I've been doing the same lately. Seems tolerable thus far. I am intrigued by this study showing increase in butyrate and decreased lactate after oat bran supplementation. However, if you look at Fig 1 you'll see there's quite a bit of individual variation; some people went in the opposite direction which you don't want. It doesn't surprise me given the wide range of reactions we've seen to everything around here.
http://www.nature.com/ejcn/journal/v62/n8/pdf/1602816a.pdf
& I would predict that the response would be more consistent if the steel cut oats were substituted for oat bran, because it is the arabinoxylan fraction versus the beta glucan that appears to be inducing these changes. Pentose > hexose.
In the study you posted, it would be useful if they would have correlated scfa's for each individual subject. I also see the author's speculated about possible involvement of SRB. We know this could explain this variability.
Ariel's strategy of stimulating distal fermentation is a good one, but I like oat bran better than PHGG.
Digestibility of polysaccharides and other macronutrients and the metabolic response of the microflora in the large intestine to a low dietary fiber wheat flour diet and three enriched diets with equal amounts of added dietary fiber (oat bran, a beta-glucan-enriched oat fraction and insoluble oat residues) were studied in ileal-cannulated pigs. The digestibility of starch was high in the small intestine (98-100%). At this site of the gastrointestinal tract there was also a significant degradation of mixed linked beta (1 --> 3; 1 --> 4)-D-glucan (beta-glucan) (45-54%), whereas arabinoxylan was quantitatively recovered in ileal effluent. Type and amount of polysaccharides passing the ileal-cecal junction had little effect of the density of microorganism in the large intestine (approximately 10(10) viable counts/g digesta) but did have a high impact on the activity of the flora in colon as measured by the concentration of ATP in digesta.
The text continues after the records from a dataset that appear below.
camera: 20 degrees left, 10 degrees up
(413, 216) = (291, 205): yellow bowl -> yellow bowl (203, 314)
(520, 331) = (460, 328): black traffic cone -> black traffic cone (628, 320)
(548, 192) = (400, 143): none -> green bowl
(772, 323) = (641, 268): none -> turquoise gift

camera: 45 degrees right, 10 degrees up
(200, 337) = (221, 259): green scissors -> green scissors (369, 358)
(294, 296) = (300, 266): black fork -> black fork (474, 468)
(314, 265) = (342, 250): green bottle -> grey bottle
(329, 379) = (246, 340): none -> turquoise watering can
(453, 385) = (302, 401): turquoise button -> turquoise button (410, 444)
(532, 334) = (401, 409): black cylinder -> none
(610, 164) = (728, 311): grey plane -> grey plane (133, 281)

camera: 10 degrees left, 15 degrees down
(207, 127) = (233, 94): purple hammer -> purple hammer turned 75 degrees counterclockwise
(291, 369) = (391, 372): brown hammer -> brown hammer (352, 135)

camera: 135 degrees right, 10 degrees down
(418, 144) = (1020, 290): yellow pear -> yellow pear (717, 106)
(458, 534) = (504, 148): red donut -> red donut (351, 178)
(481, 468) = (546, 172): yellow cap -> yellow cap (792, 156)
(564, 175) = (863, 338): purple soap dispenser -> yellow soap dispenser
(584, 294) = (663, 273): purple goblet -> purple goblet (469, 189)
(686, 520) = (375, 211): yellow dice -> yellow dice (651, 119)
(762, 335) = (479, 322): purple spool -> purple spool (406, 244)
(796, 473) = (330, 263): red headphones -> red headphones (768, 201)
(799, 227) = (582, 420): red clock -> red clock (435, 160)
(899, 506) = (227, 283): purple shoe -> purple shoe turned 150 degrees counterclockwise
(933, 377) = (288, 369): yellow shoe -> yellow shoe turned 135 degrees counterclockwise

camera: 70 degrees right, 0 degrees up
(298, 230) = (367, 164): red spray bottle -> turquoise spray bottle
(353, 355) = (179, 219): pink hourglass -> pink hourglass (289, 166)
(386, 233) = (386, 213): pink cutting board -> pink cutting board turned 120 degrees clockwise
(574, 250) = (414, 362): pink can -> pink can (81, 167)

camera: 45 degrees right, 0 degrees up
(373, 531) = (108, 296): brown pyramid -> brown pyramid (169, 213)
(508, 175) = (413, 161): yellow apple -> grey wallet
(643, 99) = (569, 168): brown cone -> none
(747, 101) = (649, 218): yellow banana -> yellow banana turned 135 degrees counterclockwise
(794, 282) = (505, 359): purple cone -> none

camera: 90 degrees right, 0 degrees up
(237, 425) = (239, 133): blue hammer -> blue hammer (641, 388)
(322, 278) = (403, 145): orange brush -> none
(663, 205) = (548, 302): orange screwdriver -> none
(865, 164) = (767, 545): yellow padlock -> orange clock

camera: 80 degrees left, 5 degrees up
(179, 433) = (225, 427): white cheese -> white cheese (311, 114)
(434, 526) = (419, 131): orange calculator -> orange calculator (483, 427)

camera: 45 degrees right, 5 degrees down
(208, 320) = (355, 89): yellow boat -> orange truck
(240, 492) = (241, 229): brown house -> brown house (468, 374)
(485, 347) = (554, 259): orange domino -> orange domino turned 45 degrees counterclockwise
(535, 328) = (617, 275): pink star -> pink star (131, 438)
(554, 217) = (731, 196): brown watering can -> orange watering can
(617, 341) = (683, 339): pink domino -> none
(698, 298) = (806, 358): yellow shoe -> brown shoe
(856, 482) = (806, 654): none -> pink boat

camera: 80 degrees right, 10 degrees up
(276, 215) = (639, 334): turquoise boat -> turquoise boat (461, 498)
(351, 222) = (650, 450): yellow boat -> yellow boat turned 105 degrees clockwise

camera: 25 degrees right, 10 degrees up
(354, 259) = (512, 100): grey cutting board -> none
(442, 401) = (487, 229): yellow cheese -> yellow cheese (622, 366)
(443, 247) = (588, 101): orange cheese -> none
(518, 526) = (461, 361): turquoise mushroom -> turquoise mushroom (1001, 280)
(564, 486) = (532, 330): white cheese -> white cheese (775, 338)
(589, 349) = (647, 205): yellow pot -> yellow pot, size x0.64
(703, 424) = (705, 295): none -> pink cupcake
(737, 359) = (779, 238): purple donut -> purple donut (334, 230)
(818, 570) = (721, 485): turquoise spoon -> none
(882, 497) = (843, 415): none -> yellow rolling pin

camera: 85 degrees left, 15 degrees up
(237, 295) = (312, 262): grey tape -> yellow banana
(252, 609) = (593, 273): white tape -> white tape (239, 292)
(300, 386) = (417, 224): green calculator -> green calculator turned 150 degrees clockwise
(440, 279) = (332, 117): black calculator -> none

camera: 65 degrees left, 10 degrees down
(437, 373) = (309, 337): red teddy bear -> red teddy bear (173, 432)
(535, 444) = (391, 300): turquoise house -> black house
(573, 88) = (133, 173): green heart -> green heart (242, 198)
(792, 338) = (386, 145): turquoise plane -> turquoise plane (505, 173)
The relative proportion of butyrate in the short-chain fatty acids in the luminal contents of the large intestine was 6.6-8.4% when the low dietary fiber wheat flour diet was fed. However, when either oat bran or insoluble residues were included in the diet, the level was raised to 9.3-11.2%. No effect was seen after the addition of the beta-glucan-enriched fraction. This study showed that arabinoxylan and not beta-glucan in the cell walls of oat bran was responsible for the enhanced butyrate production of oat bran.
Despite the fact that this is a non-human study, from other studies, it has been established that the fermentative processes stimulated by providing oat xylan to LAB is distinctly from those processes stimulated by beta glucan. In my opinion, Xylan would appear to be more favorable.